# Primes for which a polynomial splits completely

Suppose that $f(x) \in \mathbb{Z}[x]$ is an irreducible polynomial over $\mathbb{Q}$. Nevertheless, it may be the case that $f(x)$ is reducible modulo $p$ for some prime $p$. What is the density of primes $p$ for which $f(x)$ splits completely into linear factors over $\mathbb{F}_p$?

The density is $\frac{1}{|G|}$ where $G$ is the Galois group of $f$. In particular it is at least $\frac{1}{(\deg f)!}$. This is a corollary of the Frobenius density theorem, a slightly weaker but (apparently; I don't know this first-hand) considerably easier version of the Chebotarev density theorem.

For example, let $f(x) = \Phi_n(x)$ be the $n^{th}$ cyclotomic polynomial. The primes for which $f(x)$ splits are precisely the primes congruent to $1 \bmod n$; the density of these is $\frac{1}{\varphi(n)}$ by Dirichlet's theorem on arithmetic progressions. And indeed the Galois group is $(\mathbb{Z}/n\mathbb{Z})^{\times}$, which has size $\varphi(n)$.

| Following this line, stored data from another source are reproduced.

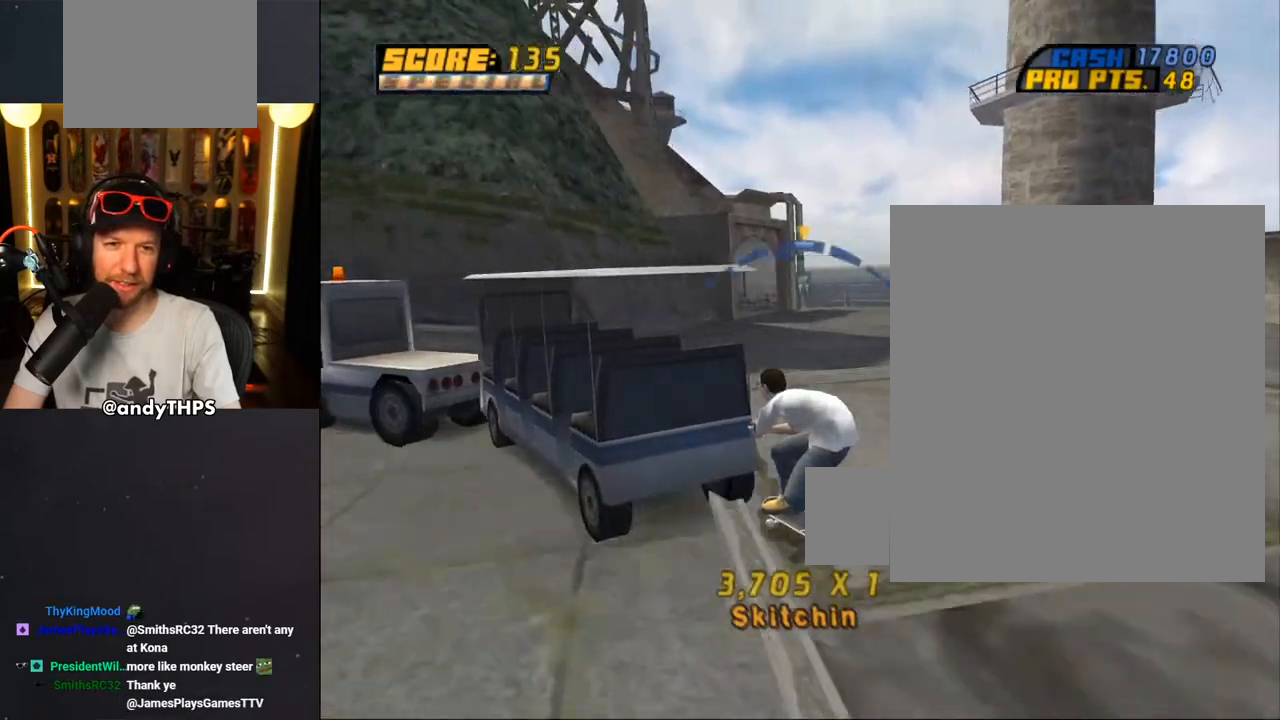
{"buttons": ["CROSS", "DPAD_LEFT"], "left_stick": "center", "right_stick": "center", "events": []}
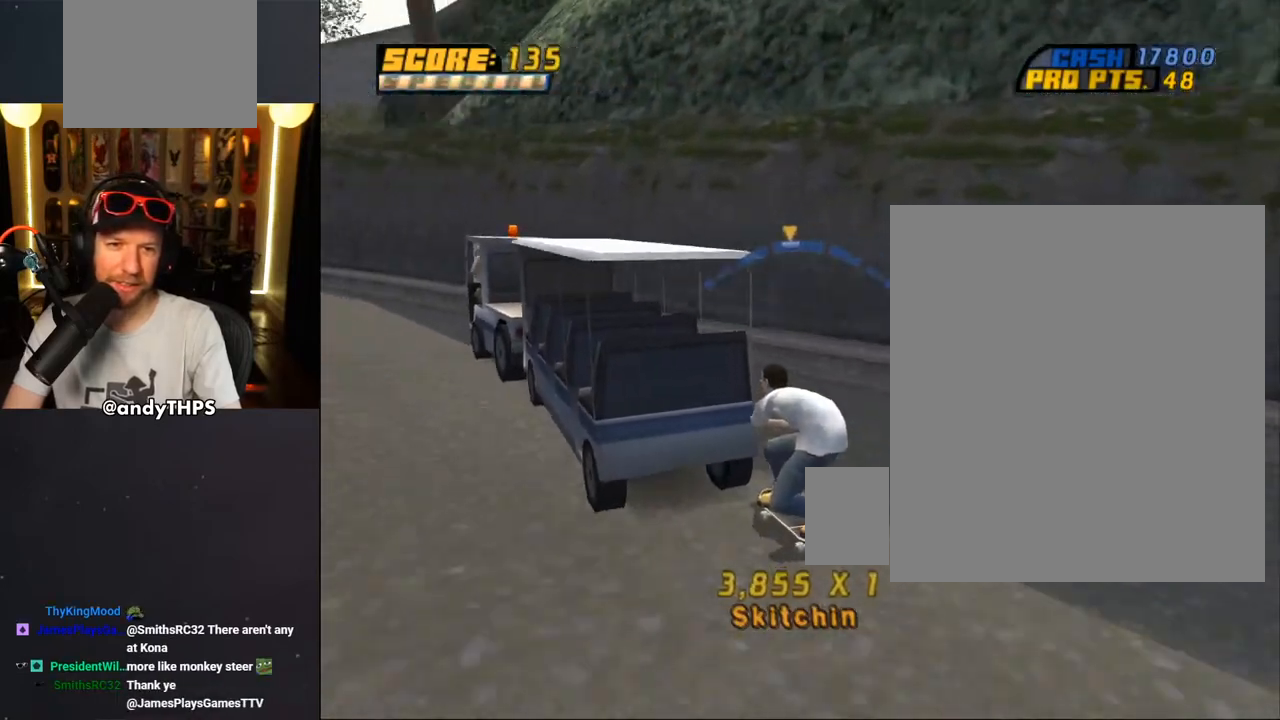
{"buttons": ["CROSS", "DPAD_LEFT"], "left_stick": "center", "right_stick": "center", "events": [[67, "DPAD_RIGHT", "down"], [133, "DPAD_LEFT", "up"], [133, "DPAD_RIGHT", "up"], [500, "DPAD_LEFT", "down"]]}
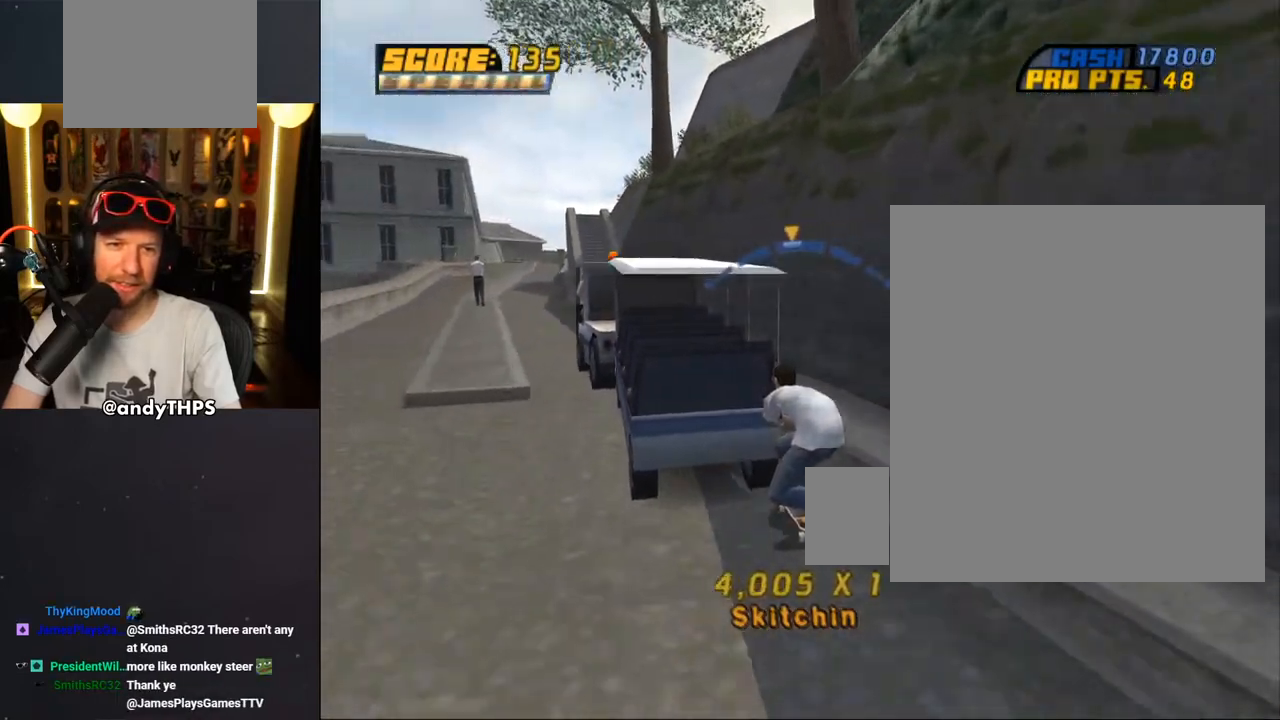
{"buttons": ["CROSS"], "left_stick": "center", "right_stick": "center", "events": [[67, "DPAD_LEFT", "up"], [367, "DPAD_RIGHT", "down"], [450, "DPAD_RIGHT", "up"]]}
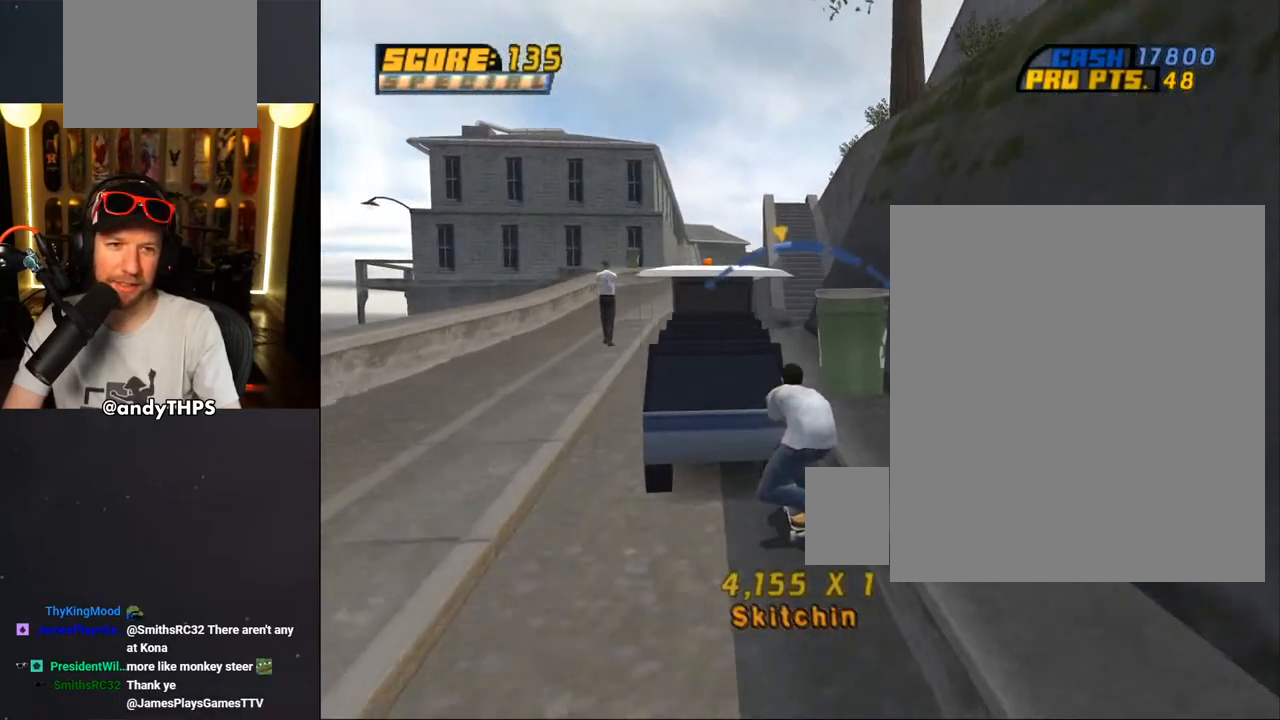
{"buttons": ["CROSS"], "left_stick": "center", "right_stick": "center", "events": []}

• Hi Qiaochu, one Frobenius density on MO, mathoverflow.net/questions/136025/frobenius-density-theorem I think there have been others on both sites. The phrase seems quite familiar to me, I think I was part of some discussion with it. I remember a statement that every pattern of factoring (partition of the degree) occurs with a natural density of primes. Nov 4, 2014 at 18:21
• David's answer here mathoverflow.net/questions/16271/… contradicts my memory about all partitions, something interesting I can fiddle with, at least check on computer. Nov 4, 2014 at 18:35
• @Will: each partition occurs with density proportional to the number of elements of $G$ with that cycle type (acting on the roots of $f$). The issue is that if $G$ is not all of $S_n$ (where $n = \deg f$) then not all cycle types necessarily appear. Nov 4, 2014 at 18:42
• Qiaochu, thanks. Types of cycles, good. I checked David's example, he was right, of course. News to me. Nov 4, 2014 at 19:08
• @Will: the significance of David's example is that the cubic he wrote down has Galois group $A_3 \cong C_3$ (in fact I think its splitting field embeds into $\mathbb{Q}(\zeta_7)$ or something like that), which only has one nontrivial cycle type in it. More generally the Galois group of an irreducible cubic is $A_3$ or $S_3$ depending on whether or not its discriminant is a square, and in the former case there is again only one nontrivial cycle type (and also, by Kronecker-Weber, the splitting field embeds into some cyclotomic field). Nov 5, 2014 at 5:18

A full answer would be Chebotarev density for, well, anything. What I do know are some examples; if $$f(x) = x^3 - x + 1,$$ the density is $(1/6).$ The primes are those which can be expressed as $$p = u^2 + uv + 6 v^2.$$ Plenty more where that came from. Quoting from page 188 of Cox, Theorem 9.12, as well as a 1991(?) paper by Williams and Hudson.

EDIT, Monday Nov. 10; I got very interested in the history of this for my own reasons. One direction about different cycle partitions in the Galois group, considered as a permutation group, is attributed entirely to Dedekind, see COX. So, if, for any prime not dividing the discriminant, the polynomial factors with a certain partition of irreducible factor degrees, then there is at least one element in the Galois group whose cycle description is the same.

The Frobenius direction, about the same time (1880-1900) is that, once the Galois group has an element with a certain cycle decomposition, then infinitely many primes cause the polynomial to factor with that pattern, this set of primes has both a Dirichlet density and a natural density, and the density is the number of Galois group elements with that pattern divided by the size of the full Galois group. Note that, as Qiaochu mentions, there is only one element (the identity) that has all cycles of length $1,$ the identity element.

Oh; most people seem to quote one source about Frobenius Density, a survey by Lenstra and Stevenhagen, especially pages 10-12 in the preprint linked.

The theorem of Frobenius ...deserves to be better known than it is. For many applications...it suffices to have Frobenius's theorem, which is both older (1880) and easier to prove..

I think this is lovely. Proof in an undergraduate course would be another matter, showing there is a natural density came later.